A recurring issue in medical science has been the supply of cadavers, with histories of dubious means being undertaken in order to find, arrange for, and obtain fresh bodies for dissection, experiment, and teaching. In the early 1800s in Great Britain, the problem became so acute that legislation was passed to limit some of these shady methods in order to allow scientists to practice and hone their craft, whilst limiting public outcry.
The Anatomy Act of 1832 stemmed from a series of events involving dissections that attracted the attention of the general public and lead to widespread scandal, with the most scandalous being the actions of the London Burkers and the West Port Murders in Edinburgh. Those behind the Burkers and the West Port Murders were body-snatchers, or “resurrectionists” as they were referred to, stealing freshly buried bodies which they later sold to anatomists. The Burkers later confessed to several murders – the bodies sold to supply anatomists with cadavers; the West Port Murders were a series of sixteen murders committed by William Burke and William Hare in order to supply anatomist Robert Knox with lecturing material. Hare was given immunity in exchange for testifying for the King against Burke. Burke, on the other hand, was executed on January 28, 1829, dissected by anatomist Alexander Munro, who penned a letter with Burke’s blood. Burke’s skeleton can presently be found at the Edinburgh Medical School.
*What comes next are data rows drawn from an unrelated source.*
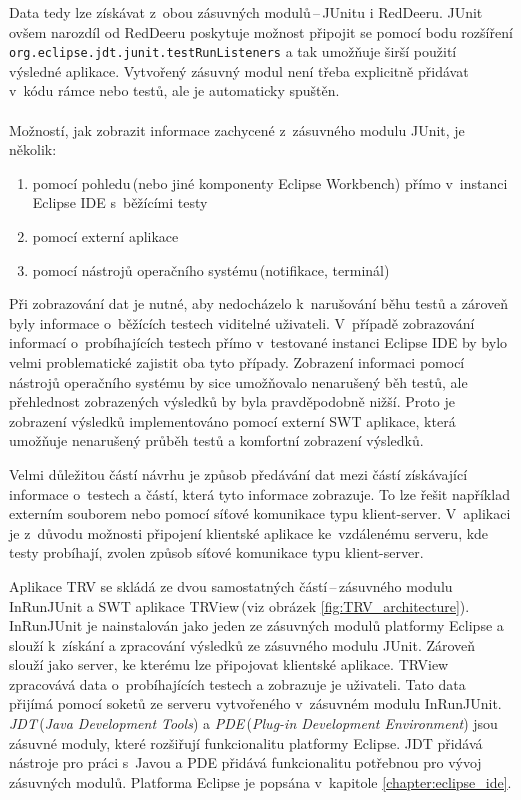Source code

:   Data tedy lze získávat z~obou zásuvných modulů\,--\,JUnitu i RedDeeru. JUnit ovšem narozdíl od RedDeeru poskytuje možnost připojit se pomocí bodu rozšíření \texttt{org.ecli\-pse.jdt.ju\-nit.test\-Run\-Listeners} a tak umožňuje širší použití výsledné aplikace. Vytvořený zásuvný modul není třeba explicitně přidávat v~kódu rámce nebo testů, ale je automaticky spuštěn.
  \\
  \\\noindent
  Možností, jak zobrazit informace zachycené z~zásuvného modulu JUnit, je několik:
  \begin{enumerate}
   \item pomocí pohledu\,(nebo jiné komponenty Eclipse Workbench) přímo v~instanci Eclipse IDE s~běžícími testy
   \item pomocí externí aplikace
   \item pomocí nástrojů operačního systému\,(notifikace, terminál)
  \end{enumerate}

  \noindent
  Při zobrazování dat je nutné, aby nedocházelo k~narušování běhu testů a zároveň byly informace o~běžících testech viditelné uživateli. V~případě zobrazování informací o~probíhajících testech přímo v~testované instanci Eclipse IDE by bylo velmi problematické zajistit oba tyto případy. Zobrazení informaci pomocí nástrojů operačního systému by sice umožňovalo nenarušený běh testů, ale přehlednost zobrazených výsledků by byla pravděpodobně nižší. Proto je zobrazení výsledků implementováno pomocí externí SWT aplikace, která umožňuje nenarušený průběh testů a komfortní zobrazení výsledků.

  Velmi důležitou částí návrhu je způsob předávání dat mezi částí získávající informace o~testech a částí, která tyto informace zobrazuje. To lze řešit například externím souborem nebo pomocí síťové komunikace typu klient-server. V~aplikaci je z~důvodu možnosti připojení klientské aplikace ke~vzdálenému serveru, kde testy probíhají, zvolen způsob síťové komunikace typu klient-server.

  Aplikace TRV se skládá ze dvou samostatných částí\,--\,zásuvného modulu InRunJUnit a SWT aplikace TRView\,(viz obrázek \ref{fig:TRV_architecture}). InRunJUnit je nainstalován jako jeden ze zásuvných modulů platformy Eclipse a slouží k~získání a zpracování výsledků ze zásuvného modulu JUnit. Zároveň slouží jako server, ke kterému lze připojovat klientské aplikace. TRView zpracovává data o~probíhajících testech a zobrazuje je uživateli. Tato data přijímá pomocí soketů ze serveru vytvořeného v~zásuvném modulu InRunJUnit. \emph{JDT}\,(\emph{Java Development Tools}) a \emph{PDE}\,(\emph{Plug-in Development Environment}) jsou zásuvné moduly, které rozšiřují funkcionalitu platformy Eclipse. JDT přidává nástroje pro práci s~Javou a PDE přidává funkcionalitu potřebnou pro vývoj zásuvných modulů. Platforma Eclipse je popsána v~kapitole \ref{chapter:eclipse_ide}.

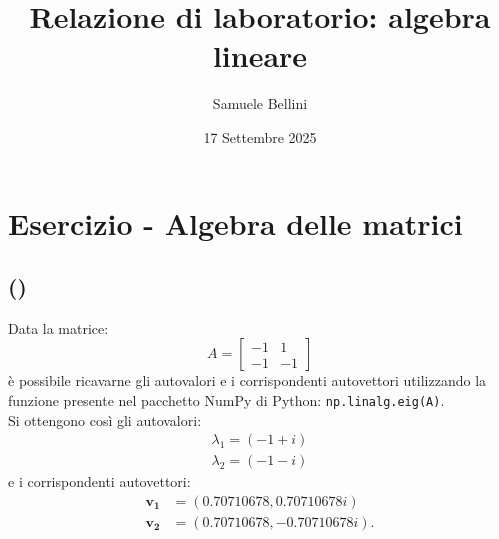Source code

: \documentclass[a4paper]{article}
\newcounter{count_es}
\newcounter{count_sub_es}[count_es]
\begin{document}
\title{Relazione di laboratorio: algebra lineare}
\author{Samuele Bellini}
\date{17 Settembre 2025}
\maketitle

\section*{Esercizio  - Algebra delle matrici}

\subsection*{ ()}
Data la matrice:
\[A = \begin{bmatrix}
        -1 & 1 \\
        -1 & -1 
    \end{bmatrix}\]
è possibile ricavarne gli autovalori e i corrispondenti 
autovettori utilizzando la funzione presente nel  pacchetto 
NumPy di Python: \lstinline{np.linalg.eig(A)}. \\
Si ottengono così gli autovalori:
\begin{subequations}    
    \begin{align*}
        \lambda_{1} = (-1+i)\\
        \lambda_{2} = (-1-i)
    \end{align*}
\end{subequations}
e i corrispondenti autovettori:
\begin{subequations}    
    \begin{align*}
        \mathbf{v_{1}} &= (0.70710678, 0.70710678i)\\
        \mathbf{v_{2}} &= (0.70710678, -0.70710678i).
    \end{align*}
\end{subequations}
\end{document}
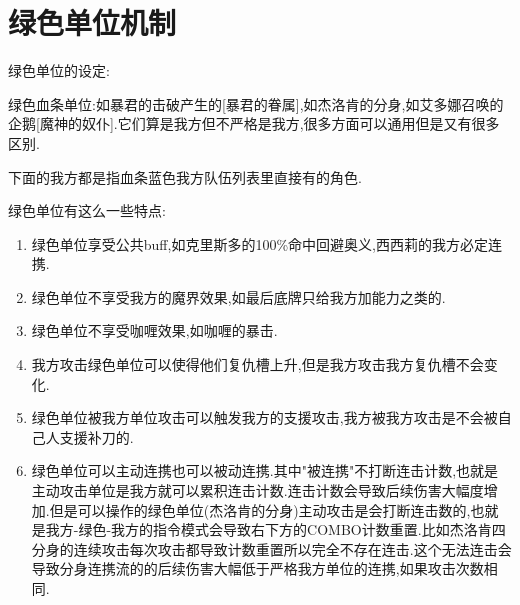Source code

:
\newpage

\section{绿色单位机制}

绿色单位的设定:

绿色血条单位:如暴君的击破产生的[暴君的眷属],如杰洛肯的分身,如艾多娜召唤的企鹅[魔神的奴仆].它们算是我方但不严格是我方,很多方面可以通用但是又有很多区别.

下面的我方都是指血条蓝色我方队伍列表里直接有的角色.

绿色单位有这么一些特点:

\begin{enumerate}
	\item 绿色单位享受公共buff,如克里斯多的100\%命中回避奥义,西西莉的我方必定连携.
	\item 绿色单位不享受我方的魔界效果,如最后底牌只给我方加能力之类的.
	\item 绿色单位不享受咖喱效果,如咖喱的暴击.
	\item 我方攻击绿色单位可以使得他们复仇槽上升,但是我方攻击我方复仇槽不会变化.
	\item 绿色单位被我方单位攻击可以触发我方的支援攻击,我方被我方攻击是不会被自己人支援补刀的.
	\item 绿色单位可以主动连携也可以被动连携.其中"被连携"不打断连击计数,也就是主动攻击单位是我方就可以累积连击计数.连击计数会导致后续伤害大幅度增加.但是可以操作的绿色单位(杰洛肯的分身)主动攻击是会打断连击数的,也就是我方-绿色-我方的指令模式会导致右下方的COMBO计数重置.比如杰洛肯四分身的连续攻击每次攻击都导致计数重置所以完全不存在连击.这个无法连击会导致分身连携流的的后续伤害大幅低于严格我方单位的连携,如果攻击次数相同.
\end{enumerate}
Because the ability to obtain bodies through legal means was so limited and difficult, relying on resurrectionists – such as the Burkers and Burke and Hare – was not uncommon. Neither was fighting amidst other members of the same profession at the gallows in order to obtain the bodies of recently-executed criminals for dissections. In some instances of criminal execution, the individual had yet to meet his or her fate before an anatomist had begun negotiating with the family to access the body. As executions became increasingly rare during the latter part of the 18th and early 19th centuries, the supply of legal cadavers to anatomist began to dwindle, making business at the gallows and resurrectionists lucrative.
The Anatomy Act of 1832 was a response to this, requiring practicing anatomists to be licensed by the Home Secretary. The Act also allowed next of kin to donate corpses, and gave scientists access to unclaimed bodies. Though this Act was pre-dated by other Acts involving the regulation of dissections and the procurement of bodies, the new Act of 1832 was a response to the growing illegal trade in cadavers to supply anatomists. This Act served to curb some of the public’s fears and outrage over the matter; however, issues involving bodies obtained for dissections prevailed. Accounts of criminals being tried and put to death for crimes they likely did not commit, coercion and lack of consent regarding the dissection of the bodies of the poor; and physicians and anatomists “waiting out” patients with rare diseases and/or pathological anomalies, were not uncommon, and continued to spark outrage.